Somut olayda kurum tarafından bu görevin yerine getirilmediği, tahsil edilmeyen tasarruf tutarları ve işveren katkıları sebebiyle davacıya tasarruf tutarı ve nema alacaklarının denmediği iddiası mevcuttur. Gerçekten de davalı işverence tasarruf teşvik kesintileri ile işveren katkılarının yatırılmaması ve giderek Sosyal Sigortalar Kurumu tarafından tahsil edilmemesi durumunda, davacı işçiye ödenmesi gereken zorunlu tasarruf miktarı ve nema alacaklarında azalma olacağı kuşkusuzdur. Böyle olunca davacı işçinin yasadan kaynaklanan bu alacağına kavuşması için Sosyal Sigortalar Kurumu tarafından gereğinin yapılmasını beklemek dışında dava açmak imkanı da vardır.
5521 sayılı İş Mahkemeleri Kanununun 1.maddesi gereği işçi ile işveren arasında, hizmet ilişkisinden doğan bu uyuşmazlığın çözüm yeri iş mahkemeleridir.
Mahkemece işin esasına girilerek; öncelikle işçinin ve işverenin anılan Kanunlar kapsamına giren kişilerden olup olmadığı, işverenin bu Yasalar çerçevesinde tasarruf kesintisi stopajını yapıp yapmadığı, kendi payını da katarak dava konusu edilen dönemler itibariyle Ziraat Bankasına yatırıp yatırmadığı, Sosyal Sigortalar Kurumunun bu konuyu takip edip etmediği, etmiş ise ne gibi işlemler yaptığı araştırılmalı, işçinin istediği ve ödenmesi gereken miktar kanuni merciden sorularak, gerektiğinde 4853 sayılı Kanunun 8. maddesi uyarınca değerlendirilmiş tasarruf kesintileri ve katkı paylarından davacının istemi doğrultusunda kendisine ödenebilecek. miktarın anılan yasanın 5.maddesinde öngörülen "...aylık olarak, Devlet İstatistik Enstitüsü tarafından açıklanan bir önceki aya göre Tüketici Fiyatları Genel İndeksi değişim oranında ve ilave olarak yıllık yüzde beş oranında değerlendirilir. " ve aynı Yasanın 6.maddesinde öngörülen "Hak sahiplerine, ana para tutarları 2003 yılı Nisan ayında defaten ödenir. 5.madde uyarınca değerlendirilen tutar Mart, Haziran, Eylül ve Aralık aylarında olmak üzere 2004 yılında dört taksit 2005 yılında dört taksit ve Mart ve Haziran aylarında olmak üzere 2006 yılında iki taksit olarak toplam on taksitte ödenir. Hazine Müsteşarlığının bağlı bulunduğu bakan, ödeme tarihlerini bir ay önce veya bir ay sonra olarak belirlemeye yetkilidir. Emeklilik veya ölüm halinde taksitlendirme devam etmez ve ilgililere veya kanuni mirasçılarına kalan tutar defaten ödenir. Bu kanun hükümleri gereğince hak sahiplerine yapılacak ödemeler ve bu ödemeler nedeniyle düzenlenecek belgeler hiçbir vergi ve kesintiye tabi tutulamaz. " düzenlemesi doğrultusunda hükmedilebilecek meblağın belirlenerek sonucuna göre hüküm kurulması gerekirken, açıklanan maddi ve hukuki olgular gözetilmeksizin eksik araştırma ve inceleme ile yazılı şekilde görevsizlik kararı verilmesi usul ve yasaya aykırı olup bozma nedenidir.

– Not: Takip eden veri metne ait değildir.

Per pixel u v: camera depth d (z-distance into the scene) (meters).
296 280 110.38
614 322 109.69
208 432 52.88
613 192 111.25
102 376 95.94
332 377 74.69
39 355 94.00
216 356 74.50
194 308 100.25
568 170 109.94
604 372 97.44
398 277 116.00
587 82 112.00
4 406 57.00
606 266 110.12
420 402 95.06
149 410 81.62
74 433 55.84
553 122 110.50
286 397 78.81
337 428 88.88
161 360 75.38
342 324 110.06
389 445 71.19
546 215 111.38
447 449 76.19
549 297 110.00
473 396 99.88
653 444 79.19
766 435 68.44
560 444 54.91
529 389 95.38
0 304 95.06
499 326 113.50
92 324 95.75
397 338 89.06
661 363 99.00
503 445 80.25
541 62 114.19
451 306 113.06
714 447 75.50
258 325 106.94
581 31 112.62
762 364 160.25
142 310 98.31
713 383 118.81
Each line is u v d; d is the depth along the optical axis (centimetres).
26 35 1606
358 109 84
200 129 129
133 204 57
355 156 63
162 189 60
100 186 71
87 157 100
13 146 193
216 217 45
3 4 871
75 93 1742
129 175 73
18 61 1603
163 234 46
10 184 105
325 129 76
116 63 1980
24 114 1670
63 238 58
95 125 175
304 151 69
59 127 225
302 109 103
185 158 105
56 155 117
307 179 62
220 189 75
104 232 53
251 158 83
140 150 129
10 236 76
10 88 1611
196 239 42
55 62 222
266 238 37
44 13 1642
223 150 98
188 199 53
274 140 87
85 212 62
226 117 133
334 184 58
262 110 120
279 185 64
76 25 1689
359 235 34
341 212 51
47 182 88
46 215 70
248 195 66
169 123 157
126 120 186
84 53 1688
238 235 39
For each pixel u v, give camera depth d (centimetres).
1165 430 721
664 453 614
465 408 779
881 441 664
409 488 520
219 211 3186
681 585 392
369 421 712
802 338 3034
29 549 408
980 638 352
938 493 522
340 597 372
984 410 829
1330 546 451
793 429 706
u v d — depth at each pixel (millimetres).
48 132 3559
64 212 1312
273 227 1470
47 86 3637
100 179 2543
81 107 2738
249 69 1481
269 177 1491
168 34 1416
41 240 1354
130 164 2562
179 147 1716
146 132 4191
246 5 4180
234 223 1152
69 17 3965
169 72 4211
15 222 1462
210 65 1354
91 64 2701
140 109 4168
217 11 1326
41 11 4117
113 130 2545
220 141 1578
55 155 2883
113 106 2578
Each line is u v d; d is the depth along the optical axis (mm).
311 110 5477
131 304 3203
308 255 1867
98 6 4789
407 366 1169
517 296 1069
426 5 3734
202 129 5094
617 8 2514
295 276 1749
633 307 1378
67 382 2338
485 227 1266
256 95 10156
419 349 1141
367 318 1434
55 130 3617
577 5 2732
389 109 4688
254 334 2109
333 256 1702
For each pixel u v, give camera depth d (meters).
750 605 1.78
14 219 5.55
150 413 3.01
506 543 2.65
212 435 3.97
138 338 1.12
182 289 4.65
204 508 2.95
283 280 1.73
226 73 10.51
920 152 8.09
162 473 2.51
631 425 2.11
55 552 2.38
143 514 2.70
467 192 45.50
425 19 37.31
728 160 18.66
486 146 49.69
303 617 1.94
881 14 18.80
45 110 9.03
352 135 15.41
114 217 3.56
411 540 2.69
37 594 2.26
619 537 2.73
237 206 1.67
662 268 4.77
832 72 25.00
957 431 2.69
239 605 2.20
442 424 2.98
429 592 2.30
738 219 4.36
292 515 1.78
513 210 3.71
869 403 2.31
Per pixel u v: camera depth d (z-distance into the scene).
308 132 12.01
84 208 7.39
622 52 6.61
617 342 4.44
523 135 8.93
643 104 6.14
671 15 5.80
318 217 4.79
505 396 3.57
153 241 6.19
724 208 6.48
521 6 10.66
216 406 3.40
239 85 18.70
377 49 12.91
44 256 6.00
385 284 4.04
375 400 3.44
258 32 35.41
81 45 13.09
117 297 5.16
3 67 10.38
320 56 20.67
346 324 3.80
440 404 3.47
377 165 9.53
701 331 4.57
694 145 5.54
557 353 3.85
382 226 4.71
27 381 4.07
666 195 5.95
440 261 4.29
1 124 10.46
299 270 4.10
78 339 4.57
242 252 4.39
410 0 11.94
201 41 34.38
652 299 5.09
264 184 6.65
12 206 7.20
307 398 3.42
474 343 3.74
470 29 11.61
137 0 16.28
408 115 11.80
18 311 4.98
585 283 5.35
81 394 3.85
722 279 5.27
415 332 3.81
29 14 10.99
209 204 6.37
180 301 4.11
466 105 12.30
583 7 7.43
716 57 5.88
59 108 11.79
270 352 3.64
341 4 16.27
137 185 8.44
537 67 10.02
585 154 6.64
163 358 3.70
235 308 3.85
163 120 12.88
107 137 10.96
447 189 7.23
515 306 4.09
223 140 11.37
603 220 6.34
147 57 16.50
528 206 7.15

O halde davacının bu yönleri amaçlayan temyiz itirazları kabul edilmeli ve hüküm bozulmalıdır...)
Gerekçesiyle oybirliği ile bozularak dosya yerine geri çevrilmekle, yeniden yapılan yargılama sonunda, mahkemece önceki kararda direnilmiştir.
HUKUK GENEL KURULU KARARI
Hukuk Genel Kurulunca incelenerek direnme kararının süresinde temyiz edildiği anlaşıldıktan ve dosyadaki kağıtlar okunduktan sonra gereği görüşüldü:
A- Davacının isteminin özeti; Davacı vekili, müvekkili davacının, davalı Düziçi Belediye Başkanlığı işyerinde hizmet akdiyle çalışmasına, 3417 sayılı Kanunun 4. maddesi uyarınca; "işçilerden yapılan kesintiler ile işveren katkıları bankada açılan tasarrufu teşvik hesabına yatırılır" denmesine karşın, Belediye Başkanlığı'nca, kesilen paraların bu hesaba yatırılmamış olduğunu, diğer dayalı Kurumun (SSK) ise, resen tahsil yoluna gitmeyerek, nemalandırma işinin yapılması engellediğini belirterek; "...nema, kesinti, işveren ve devlet kat/ası payından 100.000.000- TL ödetilmesine..." karar verilmesini istemektedir.
B- Davalıların cevabının özeti; Davalı Belediye Başkanlığı vekili, "kendisinden kesinti yapılmayan bir şahsın, kesinti yapılmış gibi nema istemesinin doğru olmadığı, ödenmesi gereken işveren katkılarının SSK tarafından haciz yoluyla Belediye 'den tahsil edildiği, davanın işçi-işveren ilişkisinden doğmadığı için mahkemenin görevsiz olup, görevli mahkemenin Adana İdare Mahkemesi" olduğu;
Davalı Sosyal Sigortalar Kurumu Başkanlığı vekili ise, 1998 tarihinden itibaren dönem dönem icraya intikal ettirilerek, 1988-Aralık/1989 devresi kesinti alacaklarının icra yoluyla tahsil edilerek 1999 tarihinde Ziraat Bankasına yatırıldığı, 1990-2000 devresi kesinti alacaklarının ise icraya konulmuş olup, takiplerin devam etmekte olduğu savunmasında bulunmuştur.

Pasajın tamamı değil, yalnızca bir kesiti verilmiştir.